Exercise description ->
Please rewrite the part that opens with the first line of the records and closes with the line containing "10: (464, 170)", both ends included, changing "top-left" to "upper left" and leaving everything else as it is.

Given data ->
.....

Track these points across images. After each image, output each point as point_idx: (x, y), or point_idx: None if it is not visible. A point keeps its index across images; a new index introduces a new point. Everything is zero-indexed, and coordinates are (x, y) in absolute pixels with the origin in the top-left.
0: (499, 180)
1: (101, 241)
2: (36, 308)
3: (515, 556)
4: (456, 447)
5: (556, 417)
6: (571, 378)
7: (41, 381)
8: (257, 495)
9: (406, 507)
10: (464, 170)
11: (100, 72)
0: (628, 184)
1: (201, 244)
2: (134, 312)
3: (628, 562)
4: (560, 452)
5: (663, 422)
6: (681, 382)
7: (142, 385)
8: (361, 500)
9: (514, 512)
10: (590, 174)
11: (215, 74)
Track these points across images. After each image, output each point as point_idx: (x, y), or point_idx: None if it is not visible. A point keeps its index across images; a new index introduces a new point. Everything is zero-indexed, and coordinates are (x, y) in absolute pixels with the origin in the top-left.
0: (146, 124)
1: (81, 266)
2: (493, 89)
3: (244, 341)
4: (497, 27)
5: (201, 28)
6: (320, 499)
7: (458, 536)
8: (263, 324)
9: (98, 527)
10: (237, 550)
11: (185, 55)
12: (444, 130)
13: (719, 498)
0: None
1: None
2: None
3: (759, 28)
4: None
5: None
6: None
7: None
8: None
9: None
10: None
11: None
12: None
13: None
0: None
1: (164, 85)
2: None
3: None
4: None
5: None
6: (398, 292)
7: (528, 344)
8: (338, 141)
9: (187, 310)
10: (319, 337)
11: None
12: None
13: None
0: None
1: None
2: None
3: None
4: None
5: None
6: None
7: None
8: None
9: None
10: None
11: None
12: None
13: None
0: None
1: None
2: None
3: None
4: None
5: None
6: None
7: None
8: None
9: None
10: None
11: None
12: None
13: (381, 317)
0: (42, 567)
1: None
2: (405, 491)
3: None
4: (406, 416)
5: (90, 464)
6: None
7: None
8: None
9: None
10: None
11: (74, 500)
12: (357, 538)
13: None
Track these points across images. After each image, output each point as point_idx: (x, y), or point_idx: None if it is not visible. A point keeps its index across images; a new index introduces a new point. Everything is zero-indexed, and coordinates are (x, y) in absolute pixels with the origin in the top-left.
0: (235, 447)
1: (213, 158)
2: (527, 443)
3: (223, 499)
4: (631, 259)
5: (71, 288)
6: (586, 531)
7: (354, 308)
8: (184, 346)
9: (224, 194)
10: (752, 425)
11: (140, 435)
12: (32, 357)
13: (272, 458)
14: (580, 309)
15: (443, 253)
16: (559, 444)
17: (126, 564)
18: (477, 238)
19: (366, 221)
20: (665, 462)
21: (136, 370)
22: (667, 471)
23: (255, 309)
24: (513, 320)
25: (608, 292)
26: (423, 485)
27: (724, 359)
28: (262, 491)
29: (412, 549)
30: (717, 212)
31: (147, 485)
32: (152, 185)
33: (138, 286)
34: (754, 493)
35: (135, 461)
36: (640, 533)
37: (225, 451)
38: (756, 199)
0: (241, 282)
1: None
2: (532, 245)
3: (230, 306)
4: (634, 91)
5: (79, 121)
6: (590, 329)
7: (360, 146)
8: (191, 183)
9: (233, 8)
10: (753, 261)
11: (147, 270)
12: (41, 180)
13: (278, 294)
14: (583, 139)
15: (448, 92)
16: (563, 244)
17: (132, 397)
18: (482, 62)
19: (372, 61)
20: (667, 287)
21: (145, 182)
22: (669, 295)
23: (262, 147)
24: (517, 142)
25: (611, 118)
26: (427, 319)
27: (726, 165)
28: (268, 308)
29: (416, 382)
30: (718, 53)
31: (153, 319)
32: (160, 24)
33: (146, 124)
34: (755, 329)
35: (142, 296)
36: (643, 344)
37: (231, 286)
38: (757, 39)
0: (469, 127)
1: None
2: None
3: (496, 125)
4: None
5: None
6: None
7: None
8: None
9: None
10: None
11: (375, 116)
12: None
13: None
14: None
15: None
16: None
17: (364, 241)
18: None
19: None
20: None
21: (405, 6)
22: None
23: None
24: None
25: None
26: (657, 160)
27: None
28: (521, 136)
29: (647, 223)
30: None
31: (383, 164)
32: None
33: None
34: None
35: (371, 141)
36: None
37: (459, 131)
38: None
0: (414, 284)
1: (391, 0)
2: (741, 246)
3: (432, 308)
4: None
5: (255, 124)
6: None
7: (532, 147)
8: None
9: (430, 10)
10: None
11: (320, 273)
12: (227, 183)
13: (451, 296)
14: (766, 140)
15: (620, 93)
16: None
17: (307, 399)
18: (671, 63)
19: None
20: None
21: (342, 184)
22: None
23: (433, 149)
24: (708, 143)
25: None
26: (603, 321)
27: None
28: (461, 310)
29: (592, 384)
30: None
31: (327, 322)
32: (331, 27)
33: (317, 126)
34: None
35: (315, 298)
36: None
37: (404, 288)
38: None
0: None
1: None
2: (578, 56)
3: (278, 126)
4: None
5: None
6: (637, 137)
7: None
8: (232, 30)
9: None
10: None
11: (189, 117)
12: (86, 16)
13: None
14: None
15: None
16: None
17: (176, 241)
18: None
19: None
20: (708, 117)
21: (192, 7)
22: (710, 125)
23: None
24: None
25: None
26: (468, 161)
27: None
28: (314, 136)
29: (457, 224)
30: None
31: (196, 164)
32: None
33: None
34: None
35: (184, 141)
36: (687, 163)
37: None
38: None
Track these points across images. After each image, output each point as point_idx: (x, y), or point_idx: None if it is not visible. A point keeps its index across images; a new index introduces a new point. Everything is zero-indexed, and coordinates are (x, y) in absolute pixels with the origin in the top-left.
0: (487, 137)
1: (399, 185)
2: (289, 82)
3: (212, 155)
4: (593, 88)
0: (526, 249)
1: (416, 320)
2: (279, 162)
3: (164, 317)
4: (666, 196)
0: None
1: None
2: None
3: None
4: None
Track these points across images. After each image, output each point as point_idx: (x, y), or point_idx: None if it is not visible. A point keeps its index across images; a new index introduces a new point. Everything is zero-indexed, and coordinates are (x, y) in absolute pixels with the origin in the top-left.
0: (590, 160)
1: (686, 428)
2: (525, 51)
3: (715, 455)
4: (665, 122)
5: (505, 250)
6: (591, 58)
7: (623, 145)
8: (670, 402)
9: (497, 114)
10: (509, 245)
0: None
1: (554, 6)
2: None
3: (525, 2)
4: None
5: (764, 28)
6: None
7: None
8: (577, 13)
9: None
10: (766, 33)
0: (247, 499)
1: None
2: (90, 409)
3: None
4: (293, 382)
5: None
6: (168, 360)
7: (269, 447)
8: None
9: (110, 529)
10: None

.....

Problem solution ->
Track these points across images. After each image, output each point as point_idx: (x, y), or point_idx: None if it is not visible. A point keeps its index across images; a new index introduces a new point. Everything is zero-indexed, and coordinates are (x, y) in absolute pixels with the origin in the upper left.
0: (499, 180)
1: (101, 241)
2: (36, 308)
3: (515, 556)
4: (456, 447)
5: (556, 417)
6: (571, 378)
7: (41, 381)
8: (257, 495)
9: (406, 507)
10: (464, 170)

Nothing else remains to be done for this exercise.